After our round, Williams, 31, was headed to hometown of Buffalo to visit his parents and friends for a few days. He was also looking forward to some wings at his family’s place, Mamozer’s, in Hamburg, NY.

Williams now works for Caddie Masters, Inc. and travels around. He had been an assistant pro at Wanakah CC on the shore of Lake Erie and worked at Crag Burn CC in Buffalo. One of his recent gigs was the Pro-Am at The Barclays in NJ. He is headed back to Naples, Florida for the winter and a private course called Calusa Pines. Mike bailed us out more than once and we were thankful.
OVERALL IMPRESSIONS

It’s a great course and I’m glad I got to play it to “review it.” I would not have been able to afford it, although I know a number of Capital Area guys have gotten on the links and will again. If you can, it’s something you should do.  In a scramble, you should never be over par but this was a PGA Tour course and we are golf writers. The best impression I left with was Pete Toth’s love of life and this game.
MORE WITH PETE

Pete Toth, who turns 50 in November, says his daughter Katie has “tunnel vision” when it comes to dad’s injury
She looked at RIT and the University of Buffalo before deciding on Western New England College and its 2,500 student enrollment. She is majoring in Biomedical Engineering and is a peer advisor for the freshman class.

“I think her objective is to cure me, at least that’s what she tells me,” Pete said. He says both Katie, 19, and Jamie, 21, a customer service representative at Wal-Mart, are more in tune with everything and he’s happy considering they were five and seven at the time of his accident.
 
Toth’s accident came in September 1995. He went back to work in January 1996 and was driving in February. He has hand controls for his car but found it difficult to collapse the chair, take it apart and store it. Then he got a conversion van but it got just nine miles to the gallon. His new one has a lift with a remote ramp that comes down.

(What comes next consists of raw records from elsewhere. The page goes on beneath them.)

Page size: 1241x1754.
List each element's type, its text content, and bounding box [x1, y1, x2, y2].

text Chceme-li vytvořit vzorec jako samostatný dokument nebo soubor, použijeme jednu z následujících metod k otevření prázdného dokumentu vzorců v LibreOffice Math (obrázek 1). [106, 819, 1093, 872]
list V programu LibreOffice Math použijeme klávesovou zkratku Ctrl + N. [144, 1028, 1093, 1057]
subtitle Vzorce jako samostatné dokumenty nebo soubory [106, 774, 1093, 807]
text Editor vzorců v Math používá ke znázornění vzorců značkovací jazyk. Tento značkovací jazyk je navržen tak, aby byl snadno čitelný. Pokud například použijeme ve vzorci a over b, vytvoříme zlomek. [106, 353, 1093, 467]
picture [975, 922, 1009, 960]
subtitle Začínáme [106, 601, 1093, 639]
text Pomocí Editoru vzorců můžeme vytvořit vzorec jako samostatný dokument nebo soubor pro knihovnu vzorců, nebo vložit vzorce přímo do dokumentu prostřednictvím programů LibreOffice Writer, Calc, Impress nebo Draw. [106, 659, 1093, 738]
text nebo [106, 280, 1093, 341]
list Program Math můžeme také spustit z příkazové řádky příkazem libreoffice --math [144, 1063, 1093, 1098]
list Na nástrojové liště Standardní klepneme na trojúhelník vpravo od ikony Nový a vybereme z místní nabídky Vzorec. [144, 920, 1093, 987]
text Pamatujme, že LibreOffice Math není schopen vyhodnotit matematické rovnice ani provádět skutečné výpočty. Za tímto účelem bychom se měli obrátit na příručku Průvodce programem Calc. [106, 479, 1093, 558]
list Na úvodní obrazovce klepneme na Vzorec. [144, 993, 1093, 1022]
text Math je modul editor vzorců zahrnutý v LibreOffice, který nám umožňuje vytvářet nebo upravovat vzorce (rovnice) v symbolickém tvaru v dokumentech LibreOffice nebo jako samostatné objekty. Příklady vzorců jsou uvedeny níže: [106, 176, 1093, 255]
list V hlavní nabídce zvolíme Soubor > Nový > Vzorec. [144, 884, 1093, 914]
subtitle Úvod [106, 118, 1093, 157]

“You can shoot out and shoot in and then close it up with a button,” Toth said. Since he’s been in the cart, he has TWO holes-in-one! The first came a Burden Lake’s third hole from 100-yards. The second came at Burden Lake’s ninth (160 yards), during match play in the club championship. As he remembers, the pin was back left. Pete was down five holes and his opponent knocked his shot to six feet.

“I hit the front (of the green), it runs up and the guy I’m playing with says ‘I want a drink,’” recalls Toth. Then he claps once. “(It) hits the pin and drops in.”

“He was stunned for a couple holes,” Toth said with a broad smile. But he still lost the match. If you’re ever out at Burden Lake, there’s a separate cart barn for Toth’s cart that his friend Bill Madsen, who works for the Troy Housing Authority, built.
 
“They’ve accepted me out there,” Pete said.